Léo était partout. Il était le premier à arriver le matin, son café fumant à la main, l'air déjà absorbé par les dossiers qui s'empilaient sur son bureau. Il était le dernier à partir le soir, ses yeux brillant d'une lueur familière lorsqu'il croisait le regard de Chloé, un sourire entendu qui disait : « Nous sommes les derniers gardiens de ce royaume. » Sa dévotion était sans faille, son efficacité redoutable. Il anticipait les besoins, proposait des solutions avec une aisance déconcertante, comme s'il avait grandi dans les couloirs de cette entreprise, respiré ses murs depuis toujours.

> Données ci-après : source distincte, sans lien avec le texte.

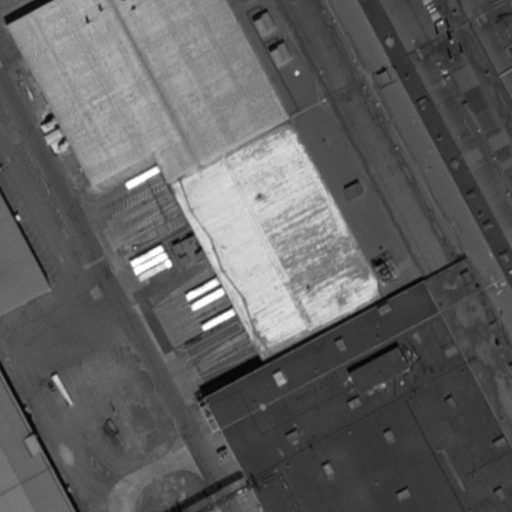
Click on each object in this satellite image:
building: (325, 222)
building: (186, 248)
building: (370, 255)
road: (137, 268)
road: (115, 294)
road: (197, 348)
building: (21, 394)
building: (20, 403)
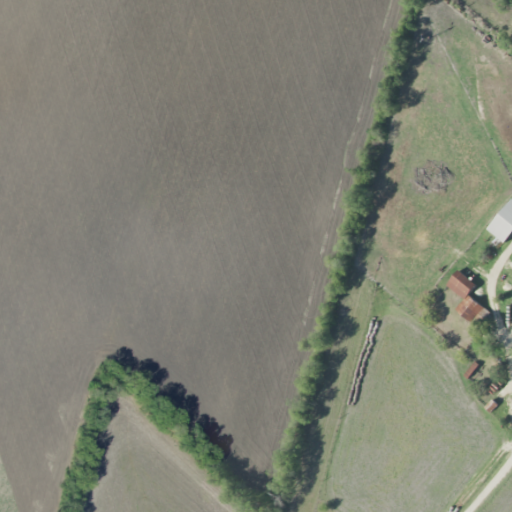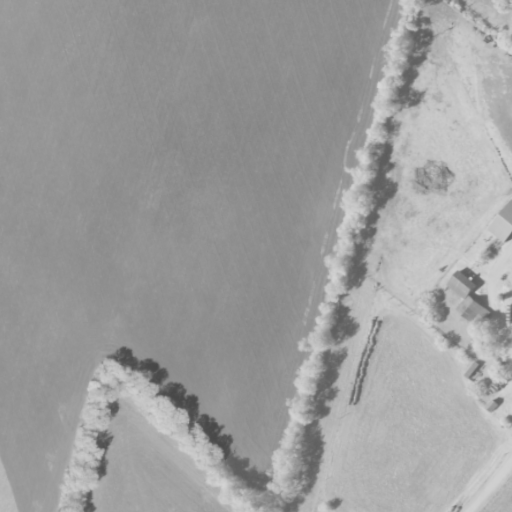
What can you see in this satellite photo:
building: (503, 223)
building: (464, 295)
road: (493, 302)
road: (493, 490)
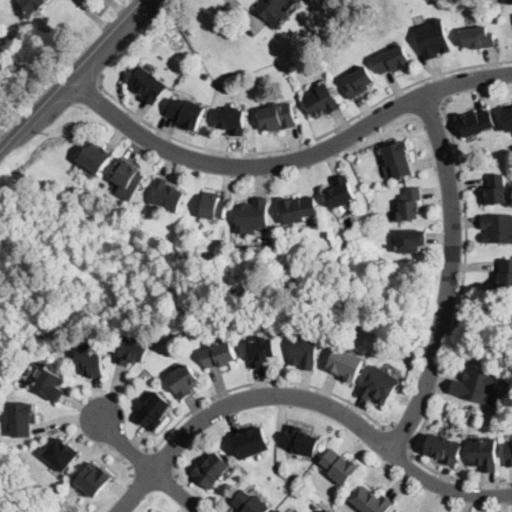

Pourtant, des ombres ténues commençaient à voiler le tableau parfait. Des détails, insignifiants au premier abord, s'accumulaient, formant une constellation de questions dont Chloé ne parvenait pas à saisir la forme. Comment Léo, arrivé il y a à peine quelques mois, connaissait-il si bien les rouages internes, les habitudes des anciens employés, les préférences des clients fidèles ? Il parlait de projets initiés avant son arrivée avec une familiarité déconcertante, mentionnant des noms, des dates, comme s'il avait été un témoin privilégié de leur genèse.

Lors d'une réunion concernant une restructuration du marketing, Léo avait interrompu le directeur du département avec une précision chirurgicale, suggérant une alternative audacieuse qui s'avéra être une idée que son père avait caressée il y a des années, mais qu'il n'avait jamais eu le temps de concrétiser. Chloé avait été frappée par la pertinence de son intervention, mais aussi par la manière dont il avait formulé sa suggestion, comme s'il avait accès à des notes secrètes, à des archives personnelles.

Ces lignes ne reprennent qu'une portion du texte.